→ GIVEN INFORMATION:
════════════════

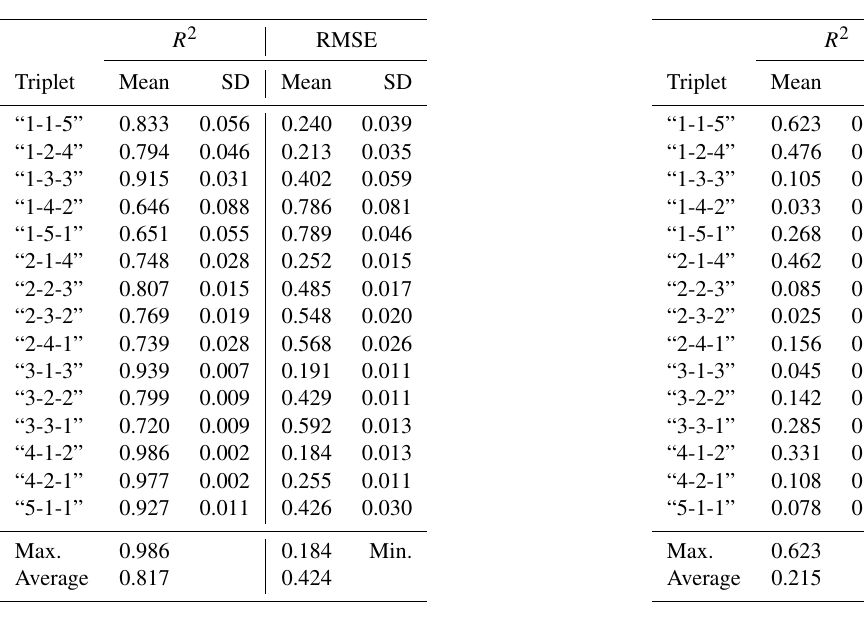
Table 4. R 2 and RMSE (ln (cmh − 1 )) values for linear regressions of IE vs. ln K sat using the 15 different triplets for the SC1 selection.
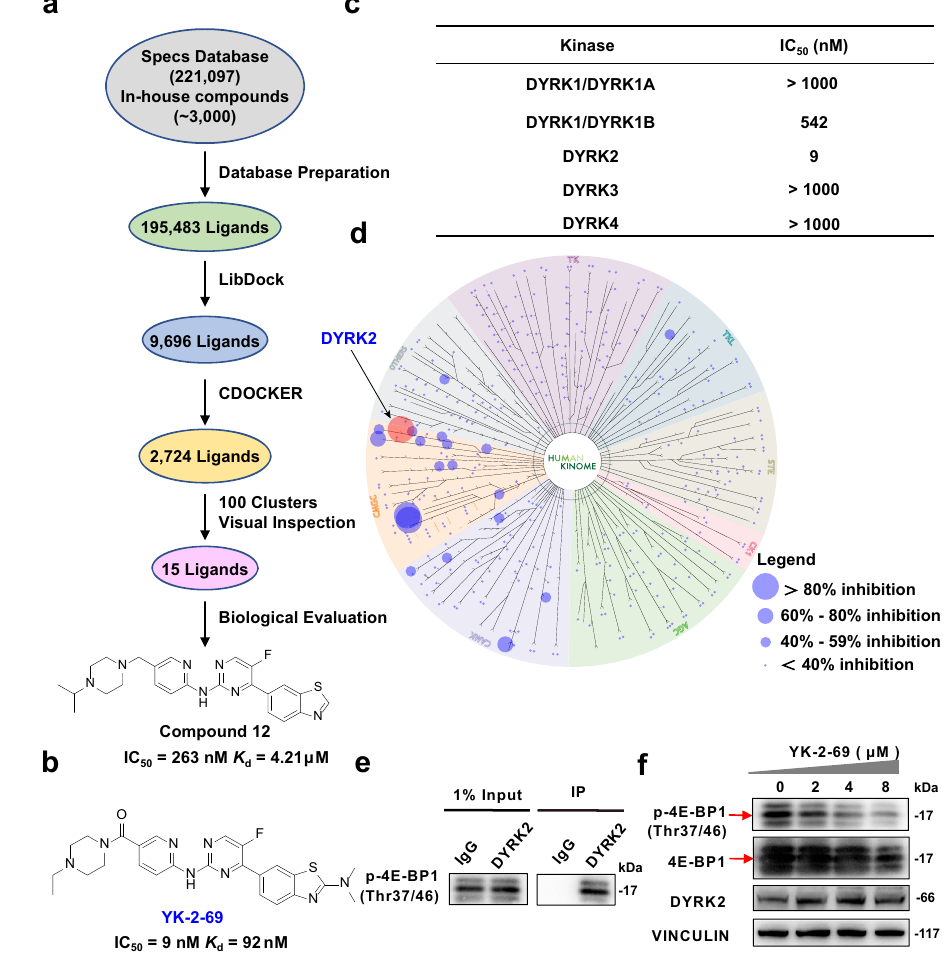
Fig. 3 Discovery of the highly selective DYRK2 inhibitor YK-2-69. a Flowchart of virtual screening to discover the hit DYRK2 inhibitor compound 12 . b Chemical structure and activities of YK-2-69. c Inhibitory activity of YK-2-69 against DYRK1A, 1B, 2, 3, and 4. d Kinase selectivity experiment of YK-2-69 (1 µ M) was carried out at Reaction Biology Corporation (https://www.reactionbiology.com/). The dot size indicates the inhibitory rate. A dot represents a type of kinase and the red dot represents DYRK2. e Validation of interaction of p-4E-BP1 (Thr37/46) with DYRK2 by co-immunoprecipitation assay. 1% volume of cell lysate was used as input. f Western blotting analysis of indicated proteins after treatment with DMSO or YK-2-69 for 48 h. The special bands of 4E-BP1 and p-4E-BP1 were shown with arrows. Source data are provided as a Source Data fi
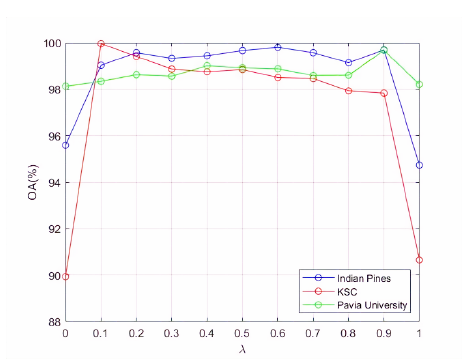
Figure 4. Overall classification accuracy versus the sampling weight parameter ( λ ) The same initial training set (L), unlabeled pool (U), testing set (T), number of iterations (it), and batch size (m) are considered for all AL algorithms.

════════════════

→ WHAT THIS TASK INVOLVES:
In the listing above, locate each line with "size" and copy it.

→ ANSWER TO THE EXERCISE:
Fig. 3 Discovery of the highly selective DYRK2 inhibitor YK-2-69. a Flowchart of virtual screening to discover the hit DYRK2 inhibitor compound 12 . b Chemical structure and activities of YK-2-69. c Inhibitory activity of YK-2-69 against DYRK1A, 1B, 2, 3, and 4. d Kinase selectivity experiment of YK-2-69 (1 µ M) was carried out at Reaction Biology Corporation (https://www.reactionbiology.com/). The dot size indicates the inhibitory rate. A dot represents a type of kinase and the red dot represents DYRK2. e Validation of interaction of p-4E-BP1 (Thr37/46) with DYRK2 by co-immunoprecipitation assay. 1% volume of cell lysate was used as input. f Western blotting analysis of indicated proteins after treatment with DMSO or YK-2-69 for 48 h. The special bands of 4E-BP1 and p-4E-BP1 were shown with arrows. Source data are provided as a Source Data fi
Figure 4. Overall classification accuracy versus the sampling weight parameter ( λ ) The same initial training set (L), unlabeled pool (U), testing set (T), number of iterations (it), and batch size (m) are considered for all AL algorithms.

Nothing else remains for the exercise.